#### [Zelf toepassen]
(A) Beantwoord aan de hand van de tekst over vakantiedagen de volgende vragen:
(i) Op welke datum is de pagina voor het laatst gewijzigd?
(ii) Welk wetsartikel regelt de vergoeding voor niet genoten vakantiedagen?
(iii) Wat moet volgens de Hoge Raad worden verstaan onder het laatstverdiende loon?
(B) Geef alstublieft het stuk uit de tekst over vakantiedagen woordelijk weer, tussen "In de wet is" en "Raad niet benoemd.", beide inbegrepen.

#### [Paginafragment]
☆ ☆ ☆ ☆ ☆

Vakantiedagen (einde arbeidsovereenkomst)

Datum laatste wijziging: 19 maart 2024  |  Trefwoorden: , , , , , , , ,

Inhoud

  1. Burgerlijk wetboek
  2. Loonbestanddelen
  3. Termijn
  4. Jurisprudentie
  5. Europees recht
  6. Verklaring oude rechten
  7. Faillissement
  8. Uitbetaling vakantiedagen na 104 weken ziekte
  9. Negatief verlofsaldo bij een tijdelijk contract
  10. Werkgever mag min-uren niet verrekenen met loon bij einde dienstverband

Burgerlijk wetboek

In de wet is geregeld dat de vergoeding voor niet genoten vakantiedagen gelijk moet zijn aan het bedrag van het laatstverdiende loon over de periode overeenkomstig de nog openstaande vakantie (artikel 7:641 BW). Anders gezegd: één vakantiedag is één dag loon waard. Wat onder het ‘laatstverdiende loon’ moet worden verstaan is niet in de wet geregeld. Volgens de Hoge Raad moet onder het laatstverdiende loon in de zin van artikel 7:641 BW worden verstaan: het gehele tussen werkgever en werknemer overeengekomen loon. Wat het gehele tussen werkgever en werknemer overeenkomen loon precies is en welke emolumenten daaronder vallen, is door de Hoge Raad niet benoemd.

☆ ☆ ☆ ☆ ☆

#### [Getoonde regels]
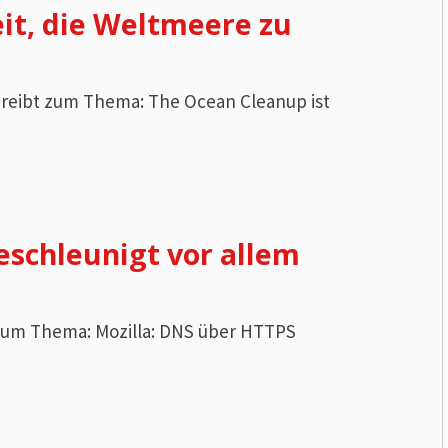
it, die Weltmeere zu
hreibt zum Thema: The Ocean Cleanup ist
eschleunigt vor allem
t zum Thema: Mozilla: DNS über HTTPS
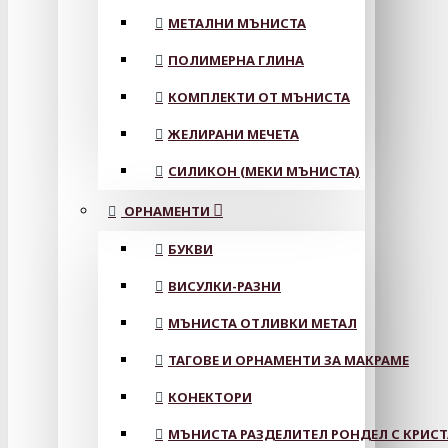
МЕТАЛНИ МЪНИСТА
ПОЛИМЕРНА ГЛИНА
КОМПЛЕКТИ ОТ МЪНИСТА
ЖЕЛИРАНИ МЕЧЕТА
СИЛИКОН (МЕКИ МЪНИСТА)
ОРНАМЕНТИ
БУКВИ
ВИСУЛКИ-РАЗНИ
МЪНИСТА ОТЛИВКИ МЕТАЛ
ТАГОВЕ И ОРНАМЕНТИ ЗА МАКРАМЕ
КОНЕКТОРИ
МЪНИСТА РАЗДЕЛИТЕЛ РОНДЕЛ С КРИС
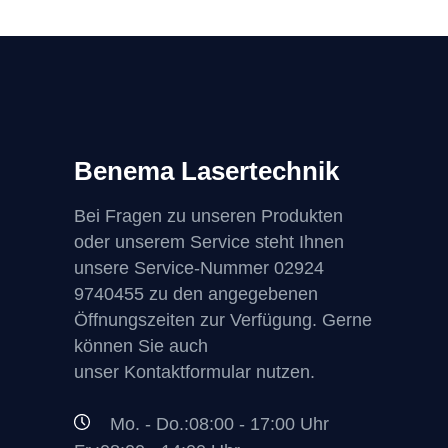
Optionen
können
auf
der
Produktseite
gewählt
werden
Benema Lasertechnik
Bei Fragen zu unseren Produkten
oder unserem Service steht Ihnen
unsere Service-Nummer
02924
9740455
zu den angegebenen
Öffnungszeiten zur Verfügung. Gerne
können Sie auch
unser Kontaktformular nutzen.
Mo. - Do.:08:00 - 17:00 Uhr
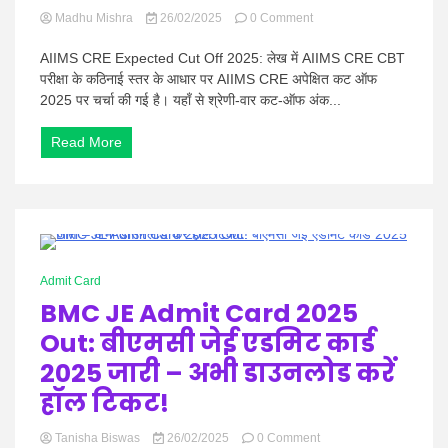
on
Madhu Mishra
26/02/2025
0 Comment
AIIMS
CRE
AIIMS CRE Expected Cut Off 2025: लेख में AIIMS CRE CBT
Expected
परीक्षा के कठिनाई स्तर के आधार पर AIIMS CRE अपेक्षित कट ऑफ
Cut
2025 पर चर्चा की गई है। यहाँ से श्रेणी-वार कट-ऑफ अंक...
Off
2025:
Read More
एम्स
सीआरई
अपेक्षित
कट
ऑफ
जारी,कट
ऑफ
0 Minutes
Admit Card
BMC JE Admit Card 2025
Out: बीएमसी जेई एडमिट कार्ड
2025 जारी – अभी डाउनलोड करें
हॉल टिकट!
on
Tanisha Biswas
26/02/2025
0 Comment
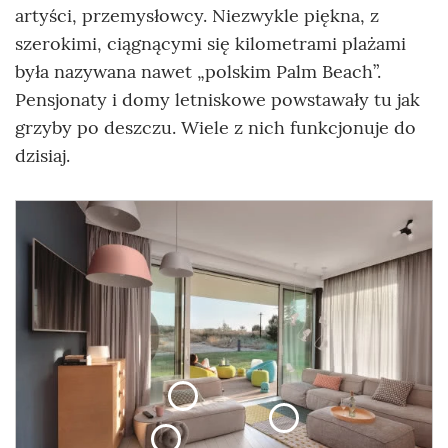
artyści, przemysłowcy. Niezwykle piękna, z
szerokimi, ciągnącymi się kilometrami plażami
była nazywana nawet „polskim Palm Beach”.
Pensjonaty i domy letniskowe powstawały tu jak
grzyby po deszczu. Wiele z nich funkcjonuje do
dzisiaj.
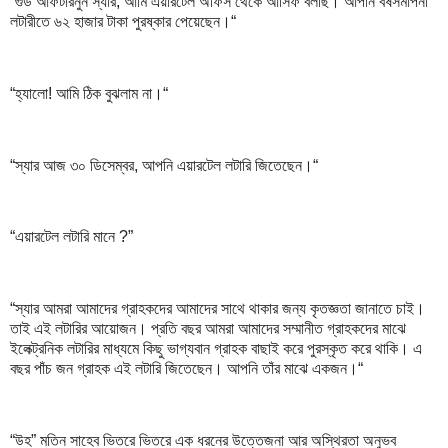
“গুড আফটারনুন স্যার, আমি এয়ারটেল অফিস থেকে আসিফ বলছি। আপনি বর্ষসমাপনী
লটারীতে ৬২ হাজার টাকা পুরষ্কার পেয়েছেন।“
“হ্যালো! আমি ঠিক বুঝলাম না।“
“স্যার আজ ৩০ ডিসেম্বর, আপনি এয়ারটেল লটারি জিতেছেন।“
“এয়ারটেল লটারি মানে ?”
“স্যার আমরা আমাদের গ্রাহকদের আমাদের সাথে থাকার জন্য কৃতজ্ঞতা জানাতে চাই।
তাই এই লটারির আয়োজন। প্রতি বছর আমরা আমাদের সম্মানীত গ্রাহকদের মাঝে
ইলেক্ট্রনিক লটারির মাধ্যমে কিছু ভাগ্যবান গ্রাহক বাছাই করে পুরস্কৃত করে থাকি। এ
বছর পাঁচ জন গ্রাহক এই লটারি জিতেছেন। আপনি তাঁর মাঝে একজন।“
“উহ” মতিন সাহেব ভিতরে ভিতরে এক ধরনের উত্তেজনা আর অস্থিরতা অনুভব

☆ ☆ ☆ ☆ ☆

#### [Antwoorden per opdracht]
(A)
(i) 19 maart 2024
(ii) Artikel 7:641 BW
(iii) Het gehele tussen werkgever en werknemer overeengekomen loon

(B)
In de wet is geregeld dat de vergoeding voor niet genoten vakantiedagen gelijk moet zijn aan het bedrag van het laatstverdiende loon over de periode overeenkomstig de nog openstaande vakantie (artikel 7:641 BW). Anders gezegd: één vakantiedag is één dag loon waard. Wat onder het ‘laatstverdiende loon’ moet worden verstaan is niet in de wet geregeld. Volgens de Hoge Raad moet onder het laatstverdiende loon in de zin van artikel 7:641 BW worden verstaan: het gehele tussen werkgever en werknemer overeengekomen loon. Wat het gehele tussen werkgever en werknemer overeenkomen loon precies is en welke emolumenten daaronder vallen, is door de Hoge Raad niet benoemd.